Internal changes
There have been some changes to key internal interfaces which affect a great many classes throughout the product, and which also occasionally surface in APIs.
The SequenceIterator
interface, which is widely used throughout the Saxon code, has been
changed so that it no longer has a hasNext()
method. Instead, the caller should invoke next()
repeatedly, and the end of the sequence is indicated by returning null. The purpose of this change is to reduce
the number of method calls, but more importantly, to reduce the amount of state information that iterators
have to hold, and to reduce the effect whereby each iterator in a pipeline looks ahead by one item, causing
an unnecessary amount of wasted effort if the pipeline is aborted, which happens for example when finding
the effective boolean value of a sequence.
The internal representation of type information has changed, because of the need to accommodate
user-defined types. A new class (actually an Interface) ItemType
has been introduced; this
and the occurrence indicator form the two parts of a SequenceType
. The method getItemType
on an expression now returns an object that implements this interface. For atomic values, this is an
AtomicType
object, which is also used in the heirarchy of schema types. In the case of user-defined
atomic types, this object contains a reference to the SimpleType object held in the schema data model
(which will be available only in the schema-aware version of the product).
For nodes, the ItemType
interface is implemented by a NodeTest
,
which is also used to represent conditions in an AxisStep of a path expression, and which is a subclass
of Pattern
. In the case of node types that specify the required content type, for example
attribute(*,xs:date)
, a ContentTypeTest
is used.
A number of the implementations of the tree model create transient wrapper nodes whenever a path
expression is used to select a set of nodes. A new optimization has been introduced so that in the case
where the nodes are immediately atomized, the tree model is allowed to return the typed value of a node
instead of returning the node. This firstly avoids the cost of creating the wrapper node, and secondly avoids the cost of
creating another iterator to process the typed value, in the case where the typed value is
a singleton. This is currently done only in the common case where the typed value is actually untypedAtomic.
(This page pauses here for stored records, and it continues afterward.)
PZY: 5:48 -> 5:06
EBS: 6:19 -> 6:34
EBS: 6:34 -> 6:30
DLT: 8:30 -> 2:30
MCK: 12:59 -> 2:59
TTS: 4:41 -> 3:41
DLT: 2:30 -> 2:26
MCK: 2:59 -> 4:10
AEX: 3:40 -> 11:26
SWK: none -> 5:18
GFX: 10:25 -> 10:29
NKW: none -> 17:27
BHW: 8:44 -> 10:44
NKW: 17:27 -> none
Any user-defined implementations of the tree model that implements the interface AxisIterator
will need
to support the additional method setIsAtomizing(); however, an implementation that does nothing is
acceptable.
The method getAttributeValue(uri, localName)
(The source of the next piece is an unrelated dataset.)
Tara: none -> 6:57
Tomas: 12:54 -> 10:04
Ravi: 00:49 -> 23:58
has been removed from the NodeInfo interface,
so there is one less thing that suppliers of this interface have to provide. It is replaced by a helper
method in the Navigator
object.
The typeCode
passed down the Receiver
pipeline is now the name pool
fingerprint of the actual type name. This is also the value that is stored as a type annotation in the
data model. Currently this is supported only in the TinyTree. In the non-schema-aware product, the
typeCode will always be -1, indicating that the node is untyped.
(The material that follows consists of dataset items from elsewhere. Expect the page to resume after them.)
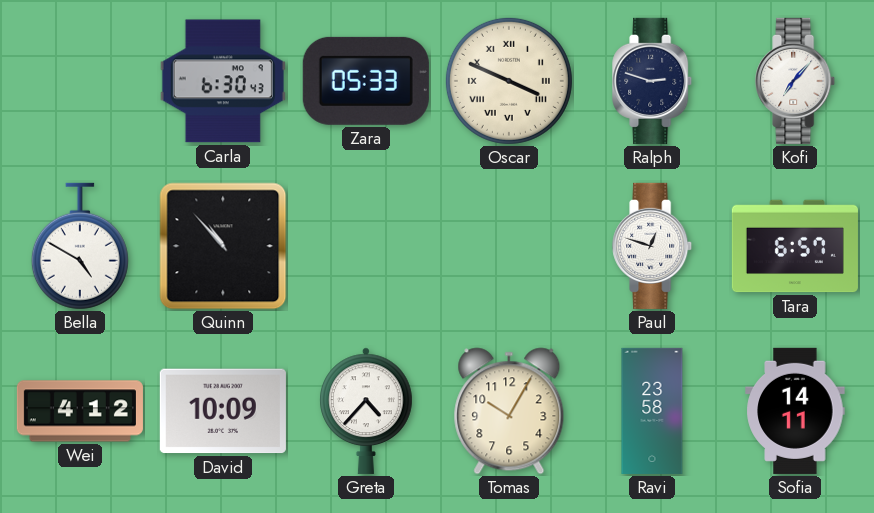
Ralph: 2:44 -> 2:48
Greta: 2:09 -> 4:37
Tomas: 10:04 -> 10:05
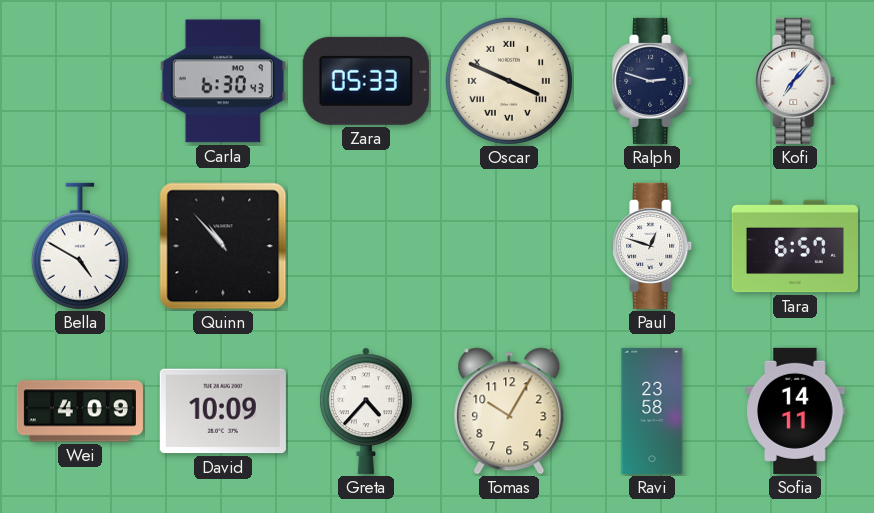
Wei: 4:12 -> 4:09
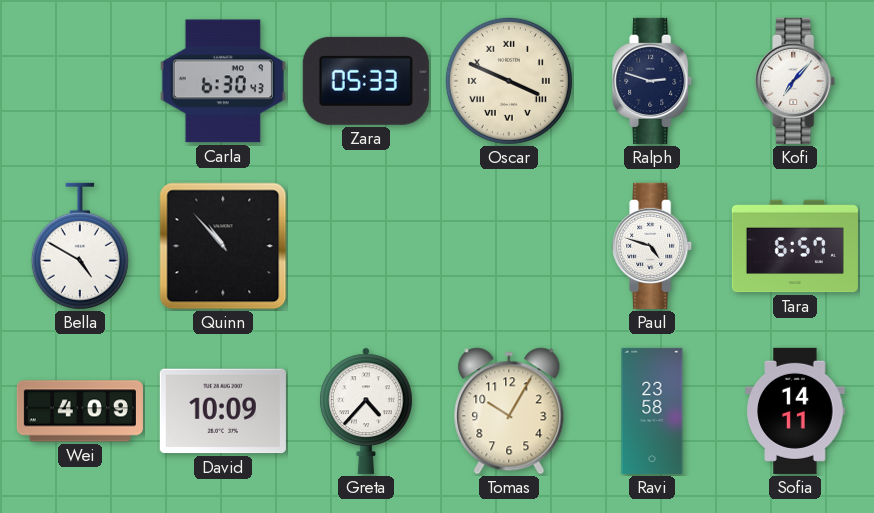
Paul: 12:48 -> 4:48
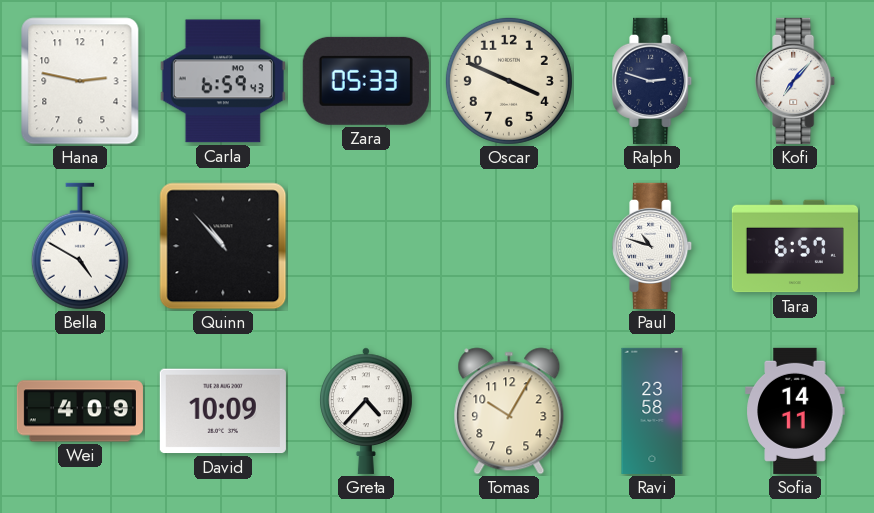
Hana: none -> 2:47
Carla: 6:30 -> 6:59
Oscar numerals: Roman -> Arabic
Paul: 4:48 -> 10:48
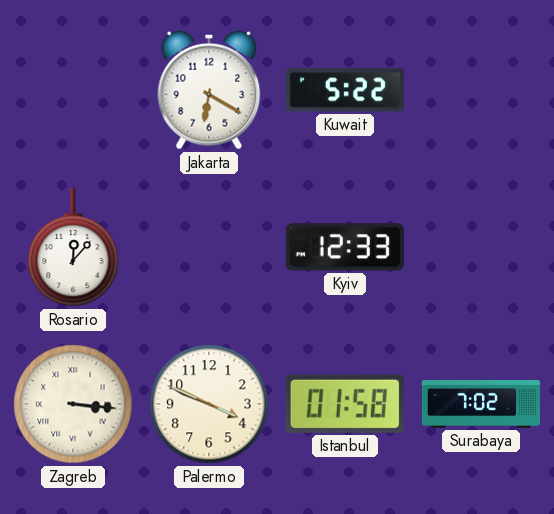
The way that standard names are handled in known namespaces such as XSLT, Saxon, and XML Schema has changed. The fingerprints for these names are now compile-time constants. The NamePool code has been adapted so that these namespaces are specially recognized, and the standard constants are returned. This saves time and space when building the NamePool. It also makes it possible to have a standard schema defined as a static Java object for the built-in types.
In response to suggestions from Karsten Rucker, I have made some changes designed to conserve memory in both the standard tree and tiny tree implementations of the data model. In the standard tree, the document node no longer contains a reference to the factory used to build it: this was preventing the XML parser and its buffers being garbage-collected. In the tiny tree, the condense() operation is now called after building trees from source documents (it was previously called only for temporary trees). It also now condenses the buffer used for character data.